*** EXERCISE MATERIALS ***
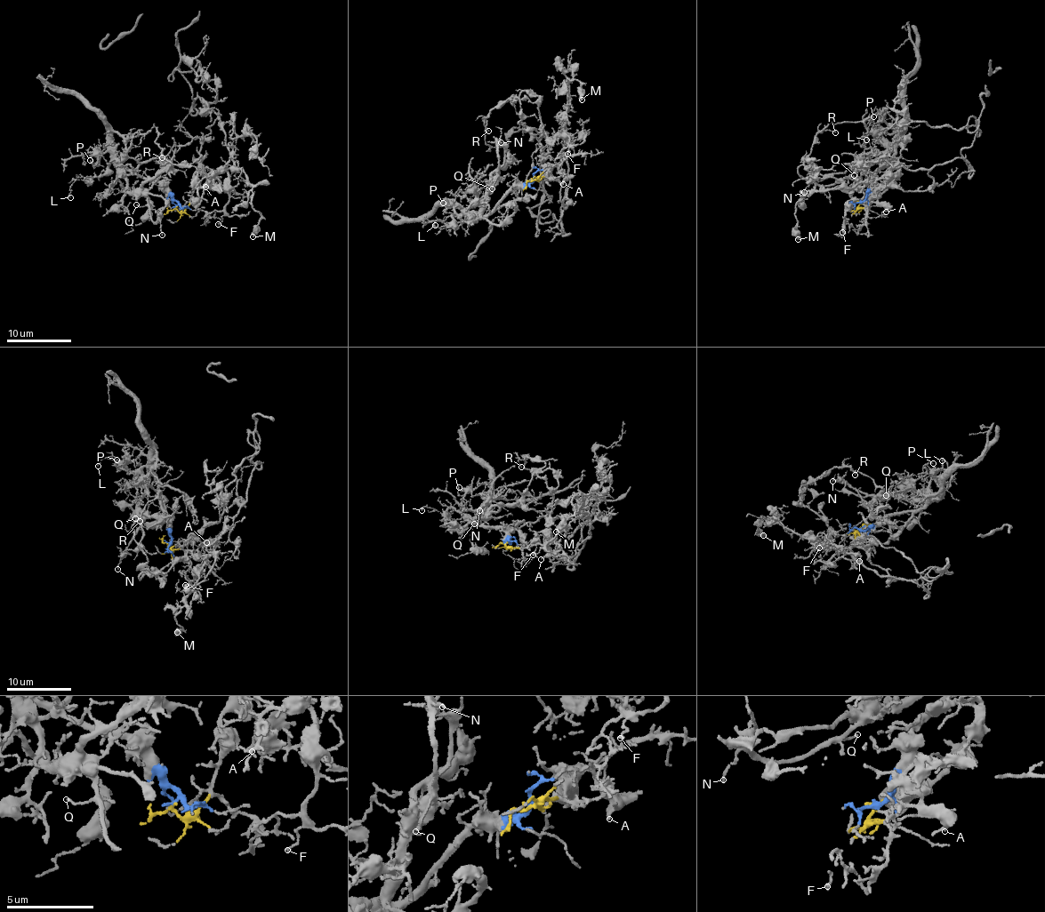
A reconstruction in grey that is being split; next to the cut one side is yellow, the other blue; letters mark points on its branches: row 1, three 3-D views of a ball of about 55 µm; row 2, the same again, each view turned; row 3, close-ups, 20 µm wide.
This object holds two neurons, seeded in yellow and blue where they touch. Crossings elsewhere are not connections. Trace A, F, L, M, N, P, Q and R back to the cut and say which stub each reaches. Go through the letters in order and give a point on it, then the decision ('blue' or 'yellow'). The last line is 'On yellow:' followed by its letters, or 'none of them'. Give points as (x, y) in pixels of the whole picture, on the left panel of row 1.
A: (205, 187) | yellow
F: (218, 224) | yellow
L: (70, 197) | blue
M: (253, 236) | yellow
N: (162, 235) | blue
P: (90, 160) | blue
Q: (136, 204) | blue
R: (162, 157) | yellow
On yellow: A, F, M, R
*** End of EXERCISE MATERIALS ***
### REQUIREMENT
Output all the entries above verbatim, please. No images.

### TASK RESPONSE
A reconstruction in grey that is being split; next to the cut one side is yellow, the other blue; letters mark points on its branches: row 1, three 3-D views of a ball of about 55 µm; row 2, the same again, each view turned; row 3, close-ups, 20 µm wide.
This object holds two neurons, seeded in yellow and blue where they touch. Crossings elsewhere are not connections. Trace A, F, L, M, N, P, Q and R back to the cut and say which stub each reaches. Go through the letters in order and give a point on it, then the decision ('blue' or 'yellow'). The last line is 'On yellow:' followed by its letters, or 'none of them'. Give points as (x, y) in pixels of the whole picture, on the left panel of row 1.
A: (205, 187) | yellow
F: (218, 224) | yellow
L: (70, 197) | blue
M: (253, 236) | yellow
N: (162, 235) | blue
P: (90, 160) | blue
Q: (136, 204) | blue
R: (162, 157) | yellow
On yellow: A, F, M, R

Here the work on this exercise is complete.